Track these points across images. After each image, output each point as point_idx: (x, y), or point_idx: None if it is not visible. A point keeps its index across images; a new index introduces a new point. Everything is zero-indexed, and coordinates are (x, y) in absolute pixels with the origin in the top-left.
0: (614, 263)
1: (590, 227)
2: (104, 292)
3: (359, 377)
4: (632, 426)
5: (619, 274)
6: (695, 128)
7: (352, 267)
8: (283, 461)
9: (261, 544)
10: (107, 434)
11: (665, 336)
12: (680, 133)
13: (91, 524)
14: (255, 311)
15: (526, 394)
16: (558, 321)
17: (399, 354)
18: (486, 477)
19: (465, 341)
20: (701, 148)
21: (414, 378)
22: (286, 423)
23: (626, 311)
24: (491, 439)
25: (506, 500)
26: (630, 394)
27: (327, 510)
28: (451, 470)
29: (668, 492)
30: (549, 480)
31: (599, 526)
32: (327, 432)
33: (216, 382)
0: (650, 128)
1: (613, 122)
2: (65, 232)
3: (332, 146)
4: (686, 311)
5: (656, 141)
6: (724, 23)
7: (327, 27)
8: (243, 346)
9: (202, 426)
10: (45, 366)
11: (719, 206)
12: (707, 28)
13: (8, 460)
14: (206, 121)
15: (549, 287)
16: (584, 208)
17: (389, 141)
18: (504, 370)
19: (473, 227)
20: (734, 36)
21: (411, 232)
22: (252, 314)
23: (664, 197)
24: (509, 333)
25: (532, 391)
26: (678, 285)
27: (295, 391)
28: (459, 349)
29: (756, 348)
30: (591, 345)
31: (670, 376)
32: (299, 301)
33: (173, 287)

* * * * *

Stated task: Reproduce the listing above in full, line for line, with no changes.

Problem solution:
Track these points across images. After each image, output each point as point_idx: (x, y), or point_idx: None if it is not visible. A point keeps its index across images; a new index introduces a new point. Everything is zero-indexed, and coordinates are (x, y) in absolute pixels with the origin in the top-left.
0: (614, 263)
1: (590, 227)
2: (104, 292)
3: (359, 377)
4: (632, 426)
5: (619, 274)
6: (695, 128)
7: (352, 267)
8: (283, 461)
9: (261, 544)
10: (107, 434)
11: (665, 336)
12: (680, 133)
13: (91, 524)
14: (255, 311)
15: (526, 394)
16: (558, 321)
17: (399, 354)
18: (486, 477)
19: (465, 341)
20: (701, 148)
21: (414, 378)
22: (286, 423)
23: (626, 311)
24: (491, 439)
25: (506, 500)
26: (630, 394)
27: (327, 510)
28: (451, 470)
29: (668, 492)
30: (549, 480)
31: (599, 526)
32: (327, 432)
33: (216, 382)
0: (650, 128)
1: (613, 122)
2: (65, 232)
3: (332, 146)
4: (686, 311)
5: (656, 141)
6: (724, 23)
7: (327, 27)
8: (243, 346)
9: (202, 426)
10: (45, 366)
11: (719, 206)
12: (707, 28)
13: (8, 460)
14: (206, 121)
15: (549, 287)
16: (584, 208)
17: (389, 141)
18: (504, 370)
19: (473, 227)
20: (734, 36)
21: (411, 232)
22: (252, 314)
23: (664, 197)
24: (509, 333)
25: (532, 391)
26: (678, 285)
27: (295, 391)
28: (459, 349)
29: (756, 348)
30: (591, 345)
31: (670, 376)
32: (299, 301)
33: (173, 287)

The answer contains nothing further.